Martin Luther is supposed to have said something like, "Even if I knew that tomorrow the world would go to pieces, I would still plant my apple tree," or, when told that the world would end tomorrow, "I would plant a tree today." I've sometimes heard the same story attributed to St. Francis.
The quote is supposed to show a caring and concern for God's world by doing something to make it better up until the very last moment before Christ's return. It's also used to indicate a sense of readiness for that return. A follow-up explanation is sometimes added that makes that clear, something like "I'm always ready for the Lord to return and I was going to plant a tree tomorrow anyway."
That second thought underlies the caution and guidance that Jesus gives his listeners in this passage. The alert slaves welcome their master when he returns, rather than make him wait while they wake up and stumble to the door or greet him in the morning. The alert homeowner makes his house safe before thieves try to break in. In both cases, Jesus suggests that choosing to be ready for something to happen is a better way to work than to react when it happens. That makes sense, of course. All of the business books and success DVDs and whatnot say so, and there's no way that Jesus and The Seven Habits of Highly Successful People could both be wrong about it.

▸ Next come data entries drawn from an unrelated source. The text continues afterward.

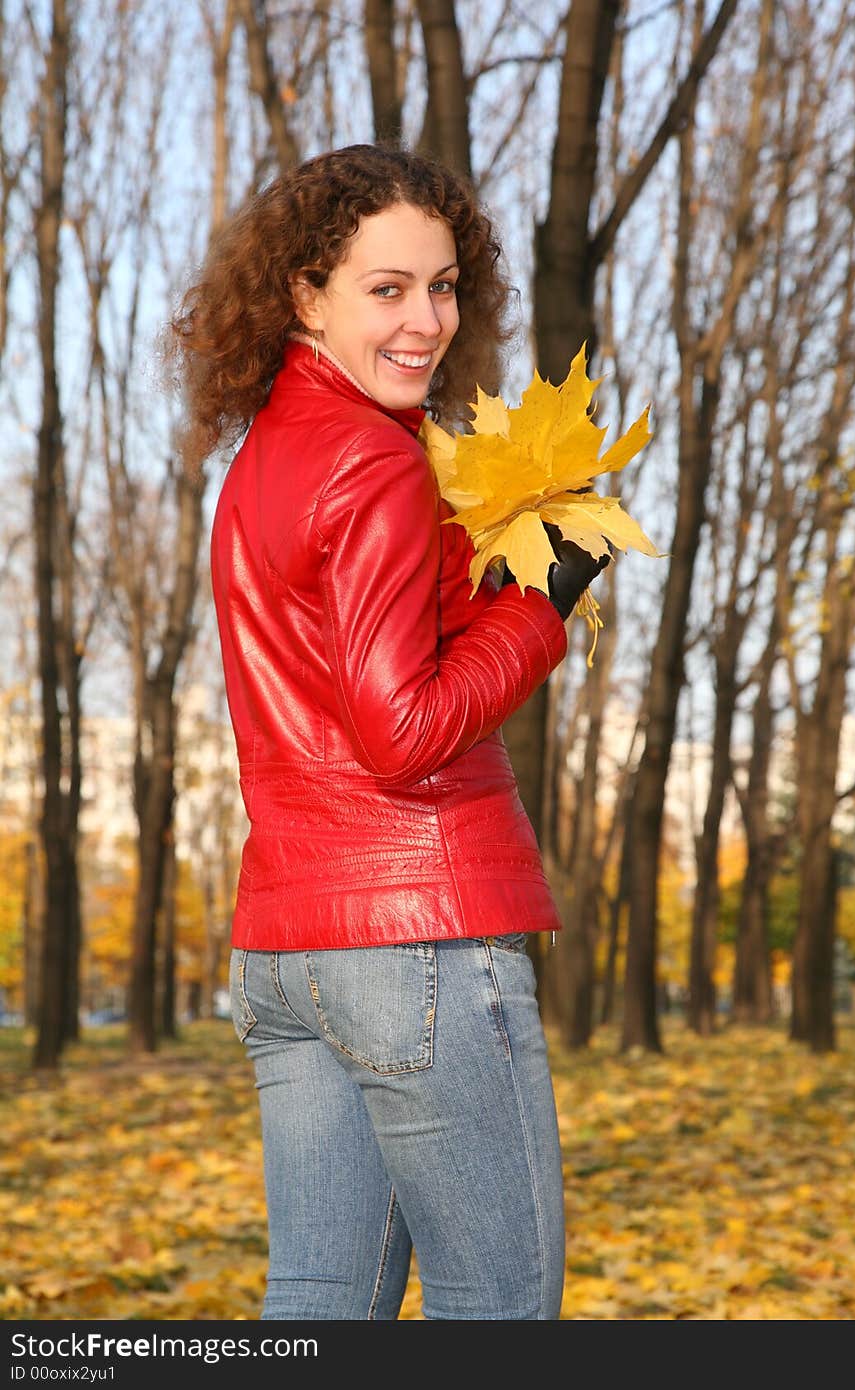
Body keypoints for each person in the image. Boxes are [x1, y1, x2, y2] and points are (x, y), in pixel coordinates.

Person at [169, 143, 609, 1321]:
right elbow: (401, 727)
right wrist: (538, 607)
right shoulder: (373, 460)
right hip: (417, 937)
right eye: (387, 288)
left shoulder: (261, 461)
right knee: (497, 1305)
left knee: (319, 1309)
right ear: (304, 296)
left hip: (288, 950)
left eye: (445, 284)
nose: (426, 320)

The connection between this kind of readiness and readiness for the Lord's return gets a little loose, though. For one, the slaves may not have known whether the master would come home at dawn or at mid-day, but they had a window of 24 or maybe a little more hours that they could prepare for. No less an authority than Jesus himself, though, says that no human being knows the day or the hour of his return. Something that people might remember before they write their books outlining how Pope Benedict's German heritage means he's descended from the last nation that was a part of the Holy Roman Empire and is thus the perfect candidate for the Anti-Christ and that means Jesus will return Tuesday. And please know I made all that up.
Anyway, we really don't know when Christ will return, unlike the slaves who had a specific window of time. Another difference is that the master had returned before, so the slaves had a frame of reference when they prepared themselves. They knew what it would be like, and we have no idea what the return of the Lord will be like. Even if every description of it people have ever gleaned from the Bible is exactly accurate in every detail we don't have any frame of reference for it. When's the last time you saw a new heaven and a new earth being created while the old ones were passing away?
How, then, do we prepare for the Lord's return? How do we make ourselves watchful and alert for his coming if we don't know that we'll ever live to see it and if we have no idea what it will be like?
There are a lot of answers, but one that helps me goes something like this: I make myself ready for the Lord's return by following him. Think about it. Jesus ascended to the Father, "going" to a place or a state of being that is in complete communion with God. We may know few details of the life to come, but we know we will be in God's direct presence in a way we are not able to be now. Jesus "went there" first, if you like. He's also asked us to follow him -- most of the time that refers to obeying his commands and living as he taught us, but if I think of the word "follow" in its spatial sense then I get an image that I move along a path Jesus moved along before me. When he returns along that path, he will meet me coming to him.
Of course, that's all metaphor, and to make things more concrete maybe we should set those aside and look at it this way. Sometimes we say that we get ready for something, which means that we've made plans or prepared for it, and now all we do is wait for the something to happen. Jesus seems to suggest that readiness for his return is not so static. Rather than get ready, we are to be ready.
When I worked for the newspaper, I could be a reporter only if I reported on things and wrote about them. It was ongoing and just earning my journalism degree wasn't enough. I can be a Christian only if I continue to seek after God and allow him to shape me every day instead of relying on a onetime experience of conversion to cover for the rest of my life.
I pray that we can all be ready for the Lord's return. Not because he'll tell us we're out of luck and we have to catch the next Second Coming or that our applications will be processed in the order they were received and so we will need to wait our turn or anything. Not because the Kingdom of Heaven has festival seating and the people who aren't ready when the gates open are stuck behind a post.
But because I can imagine no better life than one lived in readiness for God to be present. Now or forever.